* **Task item**
Beneath this line sits some data. Return only its lines from the one holding "of largest key." through the one holding "stemming from the", inclusive, exactly, with the images removed.

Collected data
* * * *

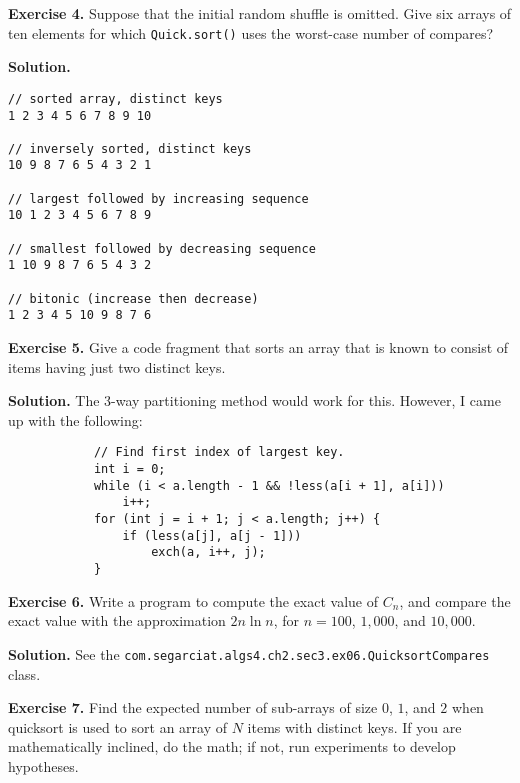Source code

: \documentclass[12pt, a4paper]{article}
\newenvironment{ex}[2][Exercise]
{\par\medskip\noindent \textbf{#1 #2.}}
{\medskip}
\newenvironment{sol}[1][Solution]
{\par\medskip\noindent \textbf{#1.} }
{\medskip}
\begin{document}
	\begin{ex}{4}
		Suppose that the initial random shuffle is omitted. Give six arrays of ten elements
		for which \texttt{Quick.sort()} uses the worst-case number of compares?
	\end{ex}
	\begin{sol}
		\begin{lstlisting}[language={}]
// sorted array, distinct keys
1 2 3 4 5 6 7 8 9 10

// inversely sorted, distinct keys
10 9 8 7 6 5 4 3 2 1

// largest followed by increasing sequence
10 1 2 3 4 5 6 7 8 9

// smallest followed by decreasing sequence
1 10 9 8 7 6 5 4 3 2

// bitonic (increase then decrease)
1 2 3 4 5 10 9 8 7 6

		\end{lstlisting}
	\end{sol}
	\begin{ex}{5}
		Give a code fragment that sorts an array that is known to consist of items having
		just two distinct keys.
	\end{ex}
	\begin{sol}
		The 3-way partitioning method would work for this. However, I came up with
		the following:
		\begin{lstlisting}
			// Find first index of largest key.
			int i = 0;
			while (i < a.length - 1 && !less(a[i + 1], a[i]))
				i++;
			for (int j = i + 1; j < a.length; j++) {
				if (less(a[j], a[j - 1]))
					exch(a, i++, j);
			}
		\end{lstlisting}
	\end{sol}
	\begin{ex}{6}
		Write a program to compute the exact value of $C_n$, and compare the exact value
		with the approximation $2n\ln n$, for $n=100$, $1,000$, and $10,000$.
	\end{ex}
	\begin{sol}
		See the \texttt{com.segarciat.algs4.ch2.sec3.ex06.QuicksortCompares} class.
	\end{sol}
	\begin{ex}{7}
		Find the expected number of sub-arrays of size $0$, $1$, and $2$ when quicksort
		is used to sort an array of $N$ items with distinct keys. If you are mathematically
		inclined, do the math; if not, run experiments to develop hypotheses.
	\end{ex}
\end{document}
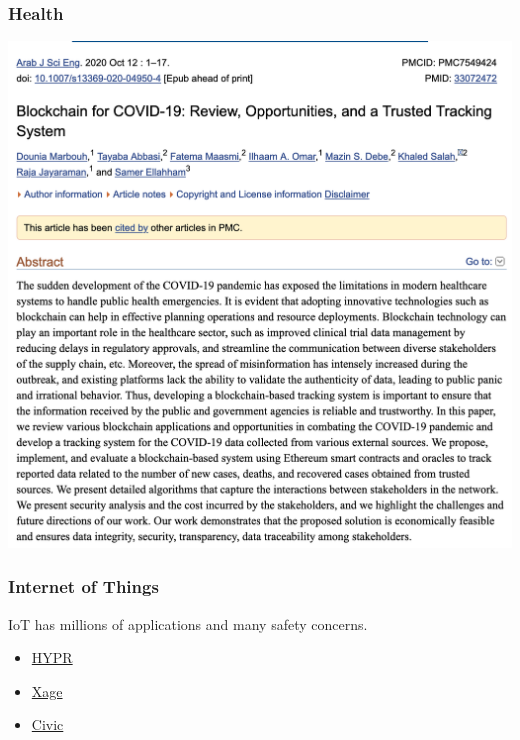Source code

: \documentclass{beamer}
\begin{document}
\begin{frame}
  \frametitle{Health}
  
\centering
	\includegraphics[scale=0.3]{paper}
\end{frame}
\begin{frame}
  \frametitle{Internet of Things}
 IoT has millions of applications and many safety concerns. \pause
	\begin{itemize}
		\item \href{https://www.hypr.com/}{HYPR} \pause
		\item \href{https://xage.com/}{Xage} \pause
		\item \href{https://www.civic.com/}{Civic}
	\end{itemize}
\end{frame}
\end{document}
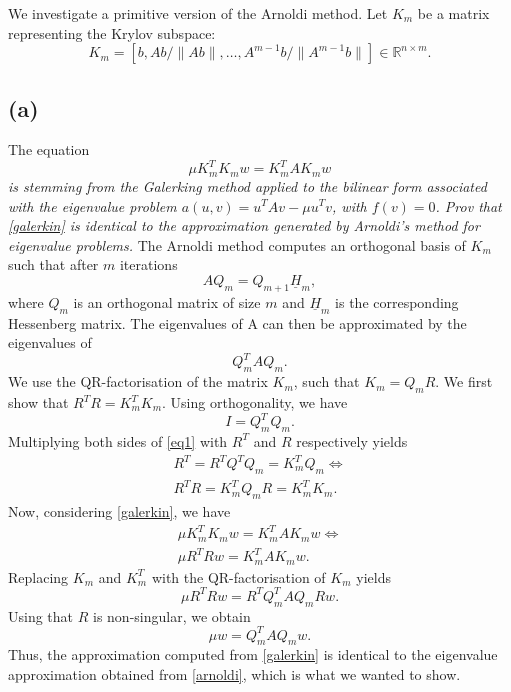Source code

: We investigate a primitive version of the Arnoldi method. Let $K_m$ be a matrix representing the Krylov subspace:
\begin{equation}
K_m = [b, Ab/ \|Ab\|,\dots,A^{m-1}b/ \|A^{m-1}b\|]
\in\mathbb{R}^{n\times m}.
\end{equation}
\subsection{(a)}
The equation
\begin{equation}\label{galerkin}
\mu K_m^TK_mw = K_m^TAK_mw
\end{equation}
\emph{is stemming from the Galerking method applied to the bilinear form associated with the eigenvalue problem $a(u,v) = u^TAv-\mu u^Tv$, with $f(v) = 0$. Prov that \eqref{galerkin} is identical to the approximation generated by Arnoldi's method for eigenvalue problems.}
The Arnoldi method computes an orthogonal basis of $K_m$ such that after $m$ iterations
\begin{equation}
AQ_m = Q_{m+1}\underline{H}_{{m}},
\end{equation}
where $Q_m$ is an orthogonal matrix of size $m$ and $\underline{H}_{m}$ is the corresponding Hessenberg matrix. The eigenvalues of A can then be approximated by the eigenvalues of
\begin{equation}\label{arnoldi}
Q_m^TAQ_m.
\end{equation}
We use the QR-factorisation of the matrix $K_m$, such that $K_m = Q_mR$. We first show that $R^TR = K_m^TK_m$. Using orthogonality, we have
\begin{equation}\label{eq1}
I = Q^T_mQ_m.
\end{equation}
Multiplying both sides of \eqref{eq1} with $R^T$ and $R$ respectively yields
\begin{equation}
\begin{aligned}
R^T = R^TQ^TQ_m = K^T_mQ_m\Leftrightarrow\\
R^TR  = K^T_mQ_mR = K_m^TK_m.
\end{aligned}
\end{equation}
Now, considering \eqref{galerkin}, we have
\begin{equation}
\begin{aligned}
\mu K_m^TK_mw = K_m^TAK_mw\Leftrightarrow\\
\mu R^TRw = K_m^TAK_mw.
\end{aligned}
\end{equation}
Replacing $K_m$ and $K_m^T$ with the QR-factorisation of $K_m$ yields
\begin{equation}
\mu R^TRw = R^TQ_m^TAQ_mRw.
\end{equation}
Using that $R$ is non-singular, we obtain
\begin{equation}
\mu w = Q_m^TAQ_mw.
\end{equation}
Thus, the approximation computed from \eqref{galerkin} is identical to the eigenvalue approximation obtained from \eqref{arnoldi}, which is what we wanted to show.
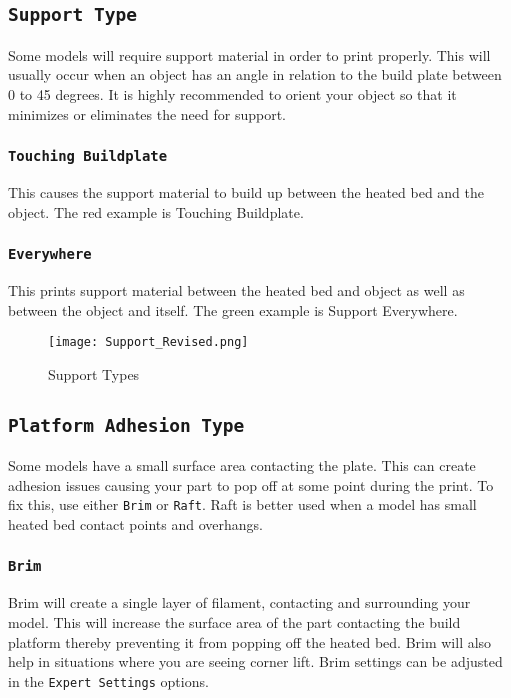 \subsection{\texttt{Support Type}}
Some models will require support material in order to print properly. This will usually occur when an object has an angle in relation to the build plate between 0 to 45 degrees. It is highly recommended to orient your object so that it minimizes or eliminates the need for support.

\subsubsection{\texttt{Touching Buildplate}}
This causes the support material to build up between the heated bed and the object. The red example is Touching Buildplate.

\subsubsection{\texttt{Everywhere}}
This prints support material between the heated bed and object as well as between the object and itself. The green example is Support Everywhere.
\begin{figure}[H]
\centering
\texttt{[image: Support\_Revised.png]}
\caption{Support Types}
\label{fig:Different Types of Support}
\end{figure}

\subsection{\texttt{Platform Adhesion Type}}
Some models have a small surface area contacting the plate. This can create adhesion issues causing your part to pop off at some point during the print. To fix this, use either \texttt{Brim} or \texttt{Raft}. Raft is better used when a model has small heated bed contact points and overhangs.

\subsubsection{\texttt{Brim}}
Brim will create a single layer of filament, contacting and surrounding your model. This will increase the surface area of the part contacting the build platform thereby preventing it from popping off the heated bed. Brim will also help in situations where you are seeing corner lift. Brim settings can be adjusted in the \texttt{Expert Settings} options.


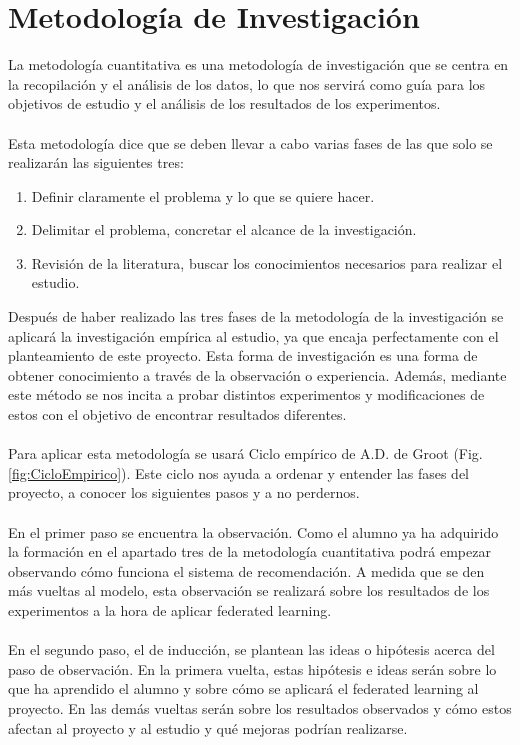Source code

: \section{Metodología de Investigación}
La metodología cuantitativa es una metodología de investigación que se centra en la recopilación y el análisis de los datos, lo que nos servirá como guía para los objetivos de estudio y el análisis de los resultados de los experimentos. 
\\ \\
Esta metodología dice que se deben llevar a cabo varias fases de las que solo se realizarán las siguientes tres:
\begin{enumerate}
    \item Definir claramente el problema y lo que se quiere hacer. 
    \item Delimitar el problema, concretar el alcance de la investigación.
    \item Revisión de la literatura, buscar los conocimientos necesarios para realizar el estudio.
\end{enumerate}
Después de haber realizado las tres fases de la metodología de la investigación se aplicará la investigación empírica al estudio, ya que encaja perfectamente con el planteamiento de este proyecto. Esta forma de investigación es una forma de obtener conocimiento a través de la observación o experiencia. Además, mediante este método se nos incita a probar distintos experimentos y modificaciones de estos con el objetivo de encontrar resultados diferentes.\\ \\
Para aplicar esta metodología se usará Ciclo empírico de A.D. de Groot (Fig.\ref{fig:CicloEmpirico}). Este ciclo nos ayuda a ordenar y entender las fases del proyecto, a conocer los siguientes pasos y a no perdernos.
\\ \\
En el primer paso se encuentra la observación. Como el alumno ya ha adquirido la formación en el apartado tres de la metodología cuantitativa podrá empezar observando cómo funciona el sistema de recomendación. A medida que se den más vueltas al modelo, esta observación se realizará sobre los resultados de los experimentos a la hora de aplicar federated learning.
\\ \\
En el segundo paso, el de inducción, se plantean las ideas o hipótesis acerca del paso de observación. En la primera vuelta, estas hipótesis e ideas serán sobre lo que ha aprendido el alumno y sobre cómo se aplicará el federated learning al proyecto. En las demás vueltas serán sobre los resultados observados y cómo estos afectan al proyecto y al estudio y qué mejoras podrían realizarse.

* * * *

* **Result below**
			// Find first index of largest key.
			int i = 0;
			while (i < a.length - 1 && !less(a[i + 1], a[i]))
				i++;
			for (int j = i + 1; j < a.length; j++) {
				if (less(a[j], a[j - 1]))
					exch(a, i++, j);
			}
		\end{lstlisting}
	\end{sol}
	\begin{ex}{6}
		Write a program to compute the exact value of $C_n$, and compare the exact value
		with the approximation $2n\ln n$, for $n=100$, $1,000$, and $10,000$.
	\end{ex}
	\begin{sol}
		See the \texttt{com.segarciat.algs4.ch2.sec3.ex06.QuicksortCompares} class.
	\end{sol}
	\begin{ex}{7}
		Find the expected number of sub-arrays of size $0$, $1$, and $2$ when quicksort
		is used to sort an array of $N$ items with distinct keys. If you are mathematically
		inclined, do the math; if not, run experiments to develop hypotheses.
	\end{ex}
\end{document}
Source code

: \documentclass{beamer}
\begin{document}
\begin{frame}
  \frametitle{Health}
  
\centering
	\includegraphics[scale=0.3]{paper}
\end{frame}
\begin{frame}
  \frametitle{Internet of Things}
 IoT has millions of applications and many safety concerns. \pause
	\begin{itemize}
		\item \href{https://www.hypr.com/}{HYPR} \pause
		\item \href{https://xage.com/}{Xage} \pause
		\item \href{https://www.civic.com/}{Civic}
	\end{itemize}
\end{frame}
\end{document}
Source code

: We investigate a primitive version of the Arnoldi method. Let $K_m$ be a matrix representing the Krylov subspace:
\begin{equation}
K_m = [b, Ab/ \|Ab\|,\dots,A^{m-1}b/ \|A^{m-1}b\|]
\in\mathbb{R}^{n\times m}.
\end{equation}
\subsection{(a)}
The equation
\begin{equation}\label{galerkin}
\mu K_m^TK_mw = K_m^TAK_mw
\end{equation}
\emph{is stemming from the Galerking method applied to the bilinear form associated with the eigenvalue problem $a(u,v) = u^TAv-\mu u^Tv$, with $f(v) = 0$. Prov that \eqref{galerkin} is identical to the approximation generated by Arnoldi's method for eigenvalue problems.}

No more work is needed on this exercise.